## What you should do
Among the lines below, return each one that contains the word "souvent".

<<<<

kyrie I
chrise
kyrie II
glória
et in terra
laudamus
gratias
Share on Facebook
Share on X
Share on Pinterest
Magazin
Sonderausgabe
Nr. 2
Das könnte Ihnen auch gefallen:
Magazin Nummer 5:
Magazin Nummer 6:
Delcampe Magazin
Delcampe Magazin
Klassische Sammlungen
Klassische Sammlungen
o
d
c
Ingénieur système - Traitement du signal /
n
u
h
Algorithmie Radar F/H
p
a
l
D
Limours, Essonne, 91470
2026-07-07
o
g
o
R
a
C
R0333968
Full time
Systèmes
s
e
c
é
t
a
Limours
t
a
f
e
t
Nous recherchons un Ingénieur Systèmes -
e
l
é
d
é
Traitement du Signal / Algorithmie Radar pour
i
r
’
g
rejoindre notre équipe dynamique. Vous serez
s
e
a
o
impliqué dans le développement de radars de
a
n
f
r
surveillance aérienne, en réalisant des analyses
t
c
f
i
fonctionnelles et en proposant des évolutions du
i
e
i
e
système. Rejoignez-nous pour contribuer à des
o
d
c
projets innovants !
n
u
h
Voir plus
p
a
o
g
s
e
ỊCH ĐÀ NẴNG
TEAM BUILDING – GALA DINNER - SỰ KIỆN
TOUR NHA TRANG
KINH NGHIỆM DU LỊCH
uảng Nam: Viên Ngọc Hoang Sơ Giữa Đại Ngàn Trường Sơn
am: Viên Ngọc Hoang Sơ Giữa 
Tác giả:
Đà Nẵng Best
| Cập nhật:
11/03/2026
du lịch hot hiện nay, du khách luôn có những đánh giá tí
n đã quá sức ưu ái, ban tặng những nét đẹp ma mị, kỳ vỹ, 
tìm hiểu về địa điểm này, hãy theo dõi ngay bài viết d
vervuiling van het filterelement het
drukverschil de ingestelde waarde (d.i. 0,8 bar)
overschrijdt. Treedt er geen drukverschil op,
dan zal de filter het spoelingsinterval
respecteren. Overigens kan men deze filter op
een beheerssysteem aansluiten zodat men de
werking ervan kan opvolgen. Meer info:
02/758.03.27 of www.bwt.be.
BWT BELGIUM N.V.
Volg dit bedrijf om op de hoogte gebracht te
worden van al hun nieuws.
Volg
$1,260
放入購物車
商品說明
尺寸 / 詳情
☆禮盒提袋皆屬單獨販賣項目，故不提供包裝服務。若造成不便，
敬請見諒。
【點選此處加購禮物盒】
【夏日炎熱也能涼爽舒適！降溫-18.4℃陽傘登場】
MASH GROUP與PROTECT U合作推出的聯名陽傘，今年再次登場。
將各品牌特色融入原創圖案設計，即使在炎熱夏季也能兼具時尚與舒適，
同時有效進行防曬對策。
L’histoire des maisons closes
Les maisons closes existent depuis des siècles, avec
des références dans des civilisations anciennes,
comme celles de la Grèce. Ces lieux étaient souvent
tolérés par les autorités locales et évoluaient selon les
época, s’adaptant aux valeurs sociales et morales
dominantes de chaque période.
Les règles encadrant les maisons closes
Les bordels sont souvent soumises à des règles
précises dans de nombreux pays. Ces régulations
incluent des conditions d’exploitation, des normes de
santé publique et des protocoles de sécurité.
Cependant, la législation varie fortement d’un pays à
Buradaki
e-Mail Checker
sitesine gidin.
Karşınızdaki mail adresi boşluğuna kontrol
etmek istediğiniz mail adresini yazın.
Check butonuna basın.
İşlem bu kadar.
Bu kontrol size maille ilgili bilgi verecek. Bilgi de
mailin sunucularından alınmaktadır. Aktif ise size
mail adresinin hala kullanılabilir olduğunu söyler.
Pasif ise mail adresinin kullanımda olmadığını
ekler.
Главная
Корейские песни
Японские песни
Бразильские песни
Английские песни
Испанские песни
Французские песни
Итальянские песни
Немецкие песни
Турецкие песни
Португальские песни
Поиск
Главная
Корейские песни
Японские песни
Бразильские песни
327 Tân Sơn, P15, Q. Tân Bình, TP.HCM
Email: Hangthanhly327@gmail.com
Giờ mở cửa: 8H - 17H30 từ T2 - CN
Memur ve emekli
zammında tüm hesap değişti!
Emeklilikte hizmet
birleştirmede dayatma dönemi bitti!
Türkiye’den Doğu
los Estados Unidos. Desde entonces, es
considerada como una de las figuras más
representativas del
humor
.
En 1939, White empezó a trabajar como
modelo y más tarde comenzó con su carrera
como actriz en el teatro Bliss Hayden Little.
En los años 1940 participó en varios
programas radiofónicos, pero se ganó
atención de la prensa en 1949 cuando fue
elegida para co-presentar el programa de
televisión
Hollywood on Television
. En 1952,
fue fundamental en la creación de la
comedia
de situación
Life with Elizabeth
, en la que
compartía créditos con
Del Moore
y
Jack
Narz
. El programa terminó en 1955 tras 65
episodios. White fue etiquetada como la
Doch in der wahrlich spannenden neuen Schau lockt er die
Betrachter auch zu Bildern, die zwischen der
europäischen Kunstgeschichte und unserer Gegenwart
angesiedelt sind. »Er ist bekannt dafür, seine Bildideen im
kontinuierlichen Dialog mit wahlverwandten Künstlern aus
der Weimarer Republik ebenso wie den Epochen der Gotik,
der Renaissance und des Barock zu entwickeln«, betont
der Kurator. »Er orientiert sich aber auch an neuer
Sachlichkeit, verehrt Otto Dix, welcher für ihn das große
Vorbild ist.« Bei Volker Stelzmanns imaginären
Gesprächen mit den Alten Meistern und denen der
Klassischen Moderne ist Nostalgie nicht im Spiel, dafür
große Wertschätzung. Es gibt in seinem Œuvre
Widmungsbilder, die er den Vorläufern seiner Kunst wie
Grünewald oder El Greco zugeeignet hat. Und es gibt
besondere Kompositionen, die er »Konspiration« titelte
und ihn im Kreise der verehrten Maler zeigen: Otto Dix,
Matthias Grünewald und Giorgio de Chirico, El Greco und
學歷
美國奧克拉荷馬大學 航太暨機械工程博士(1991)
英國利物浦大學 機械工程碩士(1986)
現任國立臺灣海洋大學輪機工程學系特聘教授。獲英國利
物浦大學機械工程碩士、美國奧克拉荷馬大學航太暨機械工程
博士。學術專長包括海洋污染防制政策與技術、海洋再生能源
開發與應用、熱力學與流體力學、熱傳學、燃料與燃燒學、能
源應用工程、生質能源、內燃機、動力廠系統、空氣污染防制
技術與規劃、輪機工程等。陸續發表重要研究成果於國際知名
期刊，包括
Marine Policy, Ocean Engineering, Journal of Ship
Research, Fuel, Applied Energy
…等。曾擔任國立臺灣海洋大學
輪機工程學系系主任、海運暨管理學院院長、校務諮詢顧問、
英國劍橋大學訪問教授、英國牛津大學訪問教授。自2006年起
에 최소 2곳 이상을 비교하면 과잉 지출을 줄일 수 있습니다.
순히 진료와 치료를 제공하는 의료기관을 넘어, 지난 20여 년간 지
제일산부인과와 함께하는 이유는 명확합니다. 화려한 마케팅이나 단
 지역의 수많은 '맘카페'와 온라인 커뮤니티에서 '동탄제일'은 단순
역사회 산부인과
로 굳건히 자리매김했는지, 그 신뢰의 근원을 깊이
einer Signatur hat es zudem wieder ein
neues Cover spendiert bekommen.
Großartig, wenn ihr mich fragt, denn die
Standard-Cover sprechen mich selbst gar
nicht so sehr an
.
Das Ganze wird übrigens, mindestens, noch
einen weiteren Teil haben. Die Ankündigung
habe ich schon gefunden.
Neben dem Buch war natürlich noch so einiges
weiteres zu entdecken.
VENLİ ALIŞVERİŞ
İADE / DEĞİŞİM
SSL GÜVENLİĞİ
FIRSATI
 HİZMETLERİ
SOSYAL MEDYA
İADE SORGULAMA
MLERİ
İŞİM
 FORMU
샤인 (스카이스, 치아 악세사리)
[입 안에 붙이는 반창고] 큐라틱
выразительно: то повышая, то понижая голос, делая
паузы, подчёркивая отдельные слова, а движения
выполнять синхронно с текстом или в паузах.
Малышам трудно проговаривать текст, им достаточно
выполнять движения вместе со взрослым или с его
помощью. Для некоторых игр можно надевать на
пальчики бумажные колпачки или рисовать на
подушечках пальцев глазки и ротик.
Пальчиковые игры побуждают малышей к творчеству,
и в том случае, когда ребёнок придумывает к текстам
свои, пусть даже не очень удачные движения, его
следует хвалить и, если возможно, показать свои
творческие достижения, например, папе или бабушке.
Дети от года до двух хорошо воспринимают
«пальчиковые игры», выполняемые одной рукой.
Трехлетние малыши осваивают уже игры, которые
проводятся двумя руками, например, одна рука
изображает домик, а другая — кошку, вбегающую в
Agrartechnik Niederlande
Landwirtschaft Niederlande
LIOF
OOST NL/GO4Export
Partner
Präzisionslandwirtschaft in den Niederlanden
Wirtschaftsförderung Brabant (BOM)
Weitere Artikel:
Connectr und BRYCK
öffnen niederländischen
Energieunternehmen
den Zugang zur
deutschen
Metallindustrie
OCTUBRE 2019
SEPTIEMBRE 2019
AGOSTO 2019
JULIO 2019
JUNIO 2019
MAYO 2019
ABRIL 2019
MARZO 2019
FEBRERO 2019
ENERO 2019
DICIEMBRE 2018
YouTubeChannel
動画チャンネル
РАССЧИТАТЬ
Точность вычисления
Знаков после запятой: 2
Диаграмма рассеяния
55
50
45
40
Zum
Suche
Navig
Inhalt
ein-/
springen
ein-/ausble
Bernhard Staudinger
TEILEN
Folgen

>>>>

## Answer area
comme celles de la Grèce. Ces lieux étaient souvent
Les bordels sont souvent soumises à des règles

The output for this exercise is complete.